Sunday, July 10, 2016

Reading Reflection No. 2

In this exercise, I'd like you to select a book from the second half of the Official ENT 3003 Reading List and report on it. This part of the list focuses on books that cover, generally, entrepreneurship, business, and learning. I'd like you to address the following in your post:
1)         I decided to read Thinking Fast and Slow by Daniel Kahneman.  I would have to say that that in reading this book I realized there to be many themes throughout.  I will later delve into what I thought my biggest surprise/’aha’ moment later which, in my opinion will actually describe the overall theme of the book. Themes throughout the book include the interaction of system 1 and system 2 of the mind and how they interact.  System 1 work autonomously while system 2 requires effortful thinking.  This theme early on sets the base for the book and helps the reader understand the operable mindset, per say, of how we think as individuals.  This sets up the second theme with our thinking and the role that heuristics play in all of our thinking patterns.  Throughout the researchers have a focus towards why individuals have difficulty thinking and making judgments statistically.  The next part dives into examining how overconfident we are as individuals.  This in turn plays a role specifically into our ability to think statistically, especially when it comes to chance.  The mind has the general ability to accidentally underestimate the power of chance and over compensate correlation between two events and how this plays into our ability in thinking and making judgments.  This leads into the second to last theme surrounding choices with a focus on economics.  The theme here surrounds how, as previously mentioned, the workings of system 1 and 2 occur, and work together but influence all the choices we make.  It focuses as well on our framing bias and that when some risk is presented with a negative outcome versus a positive one we tend to take the risk more often when it is presented with a negative outcome as if we have something to prove.  Lastly, the book comes together examining the two selves we have – the experiencing self and the remembering self.  Overall, it examines the conflict between the two and our general difficulty in pursuing happiness as individuals while still satisfying our ‘two’ selves that form our identity.  What memories do we make, how do we make them, and how do we let our experiences as we move through life affect and exist alongside our remembering self. 
2)         This book I think really enhanced what I have learned so far in ENT 3003.  First off, it helps explain many of the decisions and the ways in which I have responded to assignments in the class.  Overall, it definitely will help me look openly towards assignments to counter the framework I generally analyze assignments with, to then be able to attack/think about the rest of the assignments from an additional, different point of view.  This book connects with each individual assignment in some way, shape, or form.  Every assignment involves some sort of analytical thinking.  Thinking Fast and Slow analyzes the mind and how we think throughout, therefore this new found knowledge can be used in every assignment. 
3)         If I were to design an assignment for this class specifically around this book I would make everyone answer five basic questions that coincide with the five parts of the book: Two Systems, Heuristics and Biases, Overconfidence, Choices, and the Two Selves.  I would have everyone write down their knowledge or what comes to mind based on all these titles for each part of the book.  I would then have them write about how they arrived at their answers or what memories or experiences shaped their answers surrounding the title of each part.
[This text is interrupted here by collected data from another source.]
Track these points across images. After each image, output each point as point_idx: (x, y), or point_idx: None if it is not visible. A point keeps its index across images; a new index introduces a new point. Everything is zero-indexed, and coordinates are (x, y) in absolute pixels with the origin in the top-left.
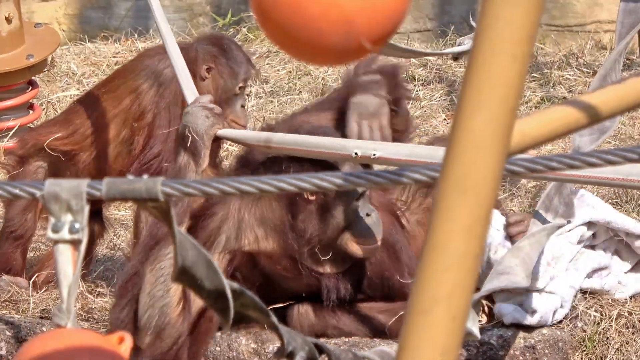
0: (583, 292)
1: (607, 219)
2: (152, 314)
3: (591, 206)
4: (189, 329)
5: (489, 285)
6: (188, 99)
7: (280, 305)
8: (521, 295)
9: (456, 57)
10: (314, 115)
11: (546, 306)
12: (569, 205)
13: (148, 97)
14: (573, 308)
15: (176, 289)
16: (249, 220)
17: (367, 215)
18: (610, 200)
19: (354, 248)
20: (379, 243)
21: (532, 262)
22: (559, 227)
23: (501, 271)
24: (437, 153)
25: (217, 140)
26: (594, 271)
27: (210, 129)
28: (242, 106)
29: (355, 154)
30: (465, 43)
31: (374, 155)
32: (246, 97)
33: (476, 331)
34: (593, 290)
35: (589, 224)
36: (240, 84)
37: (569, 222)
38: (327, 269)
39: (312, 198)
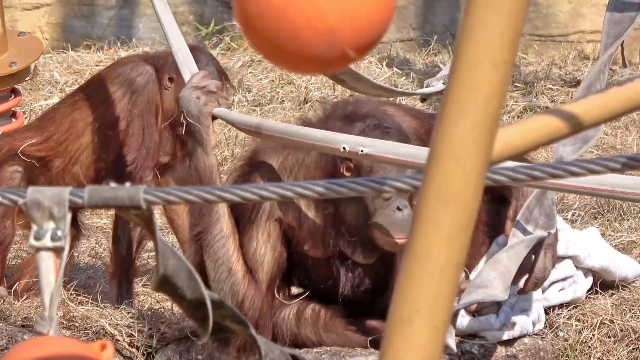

Then I would have them analyze themselves in terms of the titles of each part.  After I would have them read each part, and after each part I would want them to reflect on the same question that was originally asked and reflect on their original answer.  After the book is finished and I would incorporate a cumulative response in a general reflection on the work as a whole and how it has affected, personally, that individual. This is the assignment I would create around this book. 
4)         Lastly the biggest ‘aha’ moment of this book was realizing that, this is one of the few books that can be summarized by the title, Thinking Fast and Slow.  This may seem like an impossible, loaded statement, but if I had to describe this book in four words this would be the only way possible to describe and summarize all five parts of this book.  The reason it is my biggest ‘aha’ moment was because it simplified and helped my understanding of the book.  For me when I first started reading this book, it required a lot of concentration and effort by me.  I had to make sure it was absolutely quiet with no distractions around me because the material was so thick.  But once I realized the title summarizes the book and brings all the parts together I saw how everything was connected.  I saw how each part built off the previous one and that cumulatively the book comes together and helped me with the way I analyze everything now.